* _ページ_

• • • • •

すると、その子も中国語で「ぬれている」と言いながら、真ん中の座席を示す。確かになぜか濡れていた。

「じゃ、ふいてあげるよ」と私はティッシュで座席を拭き、
「ここ置きなよ!」ともう一度言う。

 彼女はえらい感謝して真ん中に荷物を置いた。

 もともとおせっかいな私は、なんとそれから四時間着陸するまで彼女と話し続ける。しかもほとんど私がしゃべっている。蒟蒻ゼリーやらいろいろ「食べる?」と話しかけてどんどんやろうとする。

「何、おかし嫌い? 甘いの食べないの?」と聞くと

「好きだけど、そんなには食べない。でもチョコレートは好き。特にロイズのチョコレート」と彼女は言う。

 その時、私はたまたま隣の家の人にもらったロイズの板チョコを持っていたので、

「じゃあ、半分にしよう!」と言い、半分も食べれなかったので、「残り全部あげるわ」とあげると、彼女は恐縮しながらも喜んでいた。

 彼女は日本語は話せないようで、中国語と、時々翻訳機を使って話した。

 私たちの後ろはわんぱく坊主×2とお母さんで、相当うるさかったが、私も声が大きいので気にならなかった。

 その女子はとても気にしていたが、私は昔から歩く騒音と呼ばれるぐらい一人でもうるさいので、子どものうるささもそれほど気にならない。

 彼女は上海に住む女子で、アメリカ留学をしていて、ねえさんか誰か北海道にいるから遊びに来たとかで(中国人は血縁じゃなくても姉とよぶからよくわからん)、これから上海の家に帰ると言う。

 なんか今時と感じたのが、おとなしくて警戒心が強いってこと。
 私は地下鉄がよくわからんから、彼女と一緒に行動しようかと、
「どこの地下鉄駅で降りるの?」と聞いたが彼女は住んでいる場所を特定されたくないと教えてくれなかった。本名も言わない。

 でもそのくせ、連絡先は交換したいようで、私たちは連絡先を交換し、その後も彼女からは頻繁に連絡がくるようになった。

上海上陸

 上海女子とずっと話していたので、わりとあっというまに上海浦東空港に到着!
 着陸後、外国人は指紋とるのがあったり出口もちがうので、上海女子とは荷物受け取りの前に別れる。(でも交代でトイレ行ったりできて楽だった)

 しかし、それにしても、彼女とは四時間も話してられたが、ほんと仕事の人とかの中国語はほとんどわからん。

• • • • •

* _課題 A_
記録の冒頭から始まり「A: 10h08m26s」を含む行で終わる範囲（両端を含む）の各行を、空行を除いて一行につき一つの文字列とし、JSONのリストとして表してください。画像は出力に含めないでください。
本文とこの後に続く記録との間には、何の関連もありません。

[保存済みの項目]

• • • • •

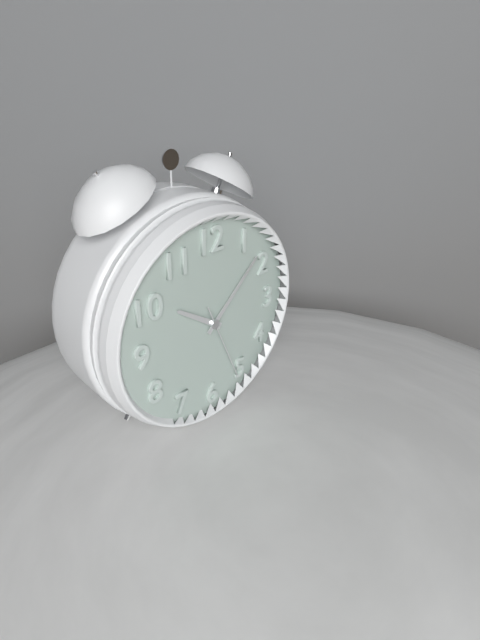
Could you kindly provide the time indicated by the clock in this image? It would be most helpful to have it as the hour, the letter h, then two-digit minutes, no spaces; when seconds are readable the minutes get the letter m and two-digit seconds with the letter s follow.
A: 10h08m26s
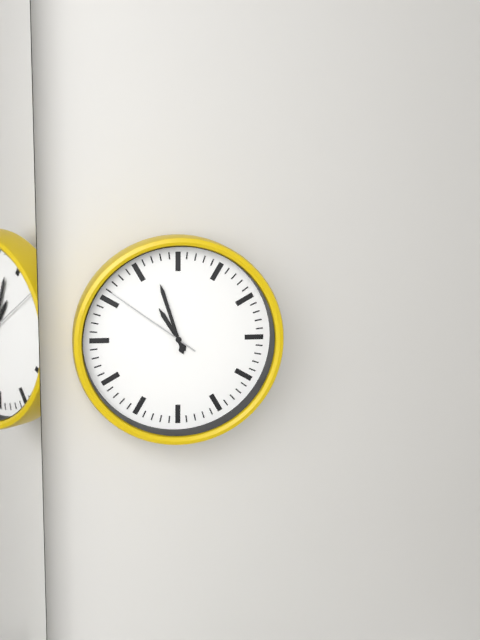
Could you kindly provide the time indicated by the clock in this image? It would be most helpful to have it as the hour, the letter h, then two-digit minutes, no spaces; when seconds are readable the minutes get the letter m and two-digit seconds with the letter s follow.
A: 10h57m51s
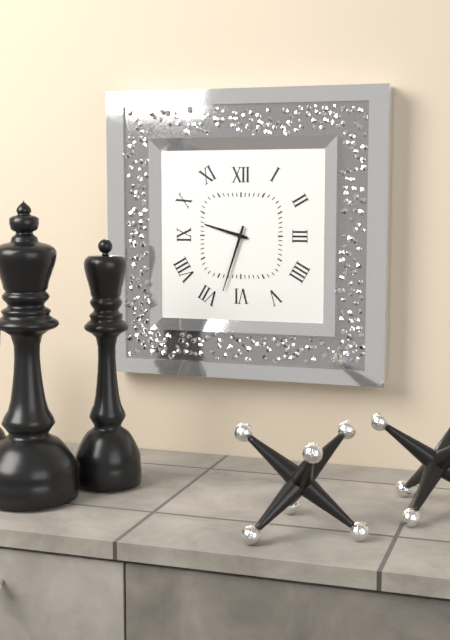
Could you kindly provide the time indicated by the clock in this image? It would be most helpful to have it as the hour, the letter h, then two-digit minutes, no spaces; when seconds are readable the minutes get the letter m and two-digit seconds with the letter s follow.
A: 9h33
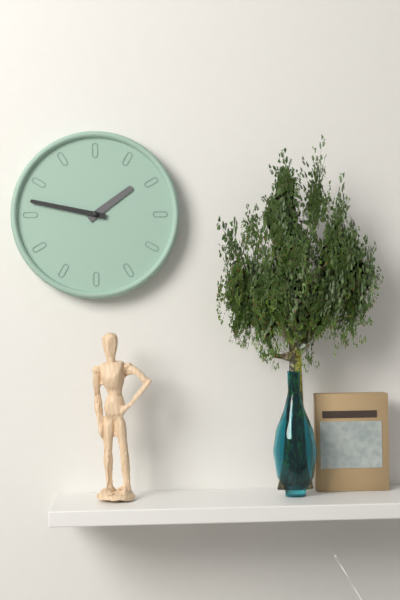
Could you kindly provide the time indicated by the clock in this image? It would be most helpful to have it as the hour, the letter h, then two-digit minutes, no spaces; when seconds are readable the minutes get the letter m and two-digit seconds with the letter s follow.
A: 1h47
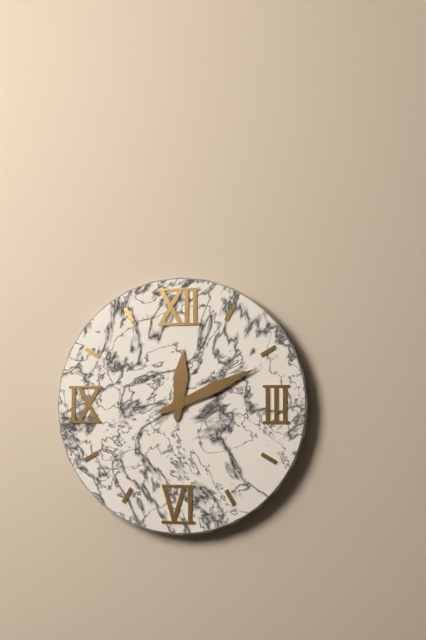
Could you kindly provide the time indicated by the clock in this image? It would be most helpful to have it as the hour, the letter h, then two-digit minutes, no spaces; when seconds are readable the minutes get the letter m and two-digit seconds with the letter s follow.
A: 12h11
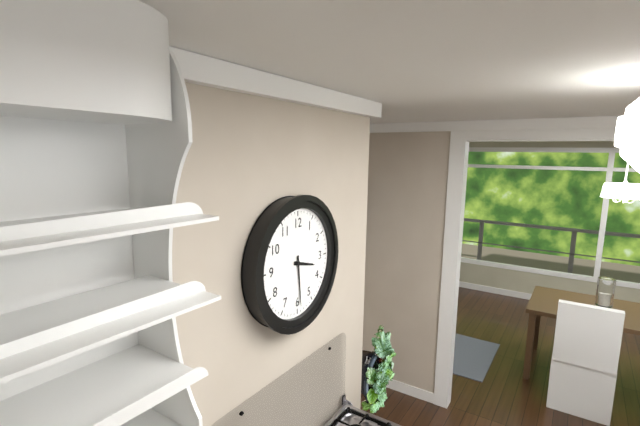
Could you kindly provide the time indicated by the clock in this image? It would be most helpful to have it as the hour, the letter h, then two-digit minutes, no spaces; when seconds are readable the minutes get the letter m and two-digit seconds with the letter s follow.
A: 3h29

• • • • •

* _課題 B_
本文のうち、「なんか今時と感じたのが、おとなしくて警戒心が強いってこと。」で始まり「上海女子とずっと話していたので、わりとあっというまに上海浦東空港に到着!」で終わる部分を、一字も変えずに引用してください。

* _出力全文 A_
[
  "Could you kindly provide the time indicated by the clock in this image? It would be most helpful to have it as the hour, the letter h, then two-digit minutes, no spaces; when seconds are readable the minutes get the letter m and two-digit seconds with the letter s follow.",
  "A: 10h08m26s"
]

* _出力全文 B_
なんか今時と感じたのが、おとなしくて警戒心が強いってこと。
 私は地下鉄がよくわからんから、彼女と一緒に行動しようかと、
「どこの地下鉄駅で降りるの?」と聞いたが彼女は住んでいる場所を特定されたくないと教えてくれなかった。本名も言わない。

 でもそのくせ、連絡先は交換したいようで、私たちは連絡先を交換し、その後も彼女からは頻繁に連絡がくるようになった。

上海上陸

 上海女子とずっと話していたので、わりとあっというまに上海浦東空港に到着!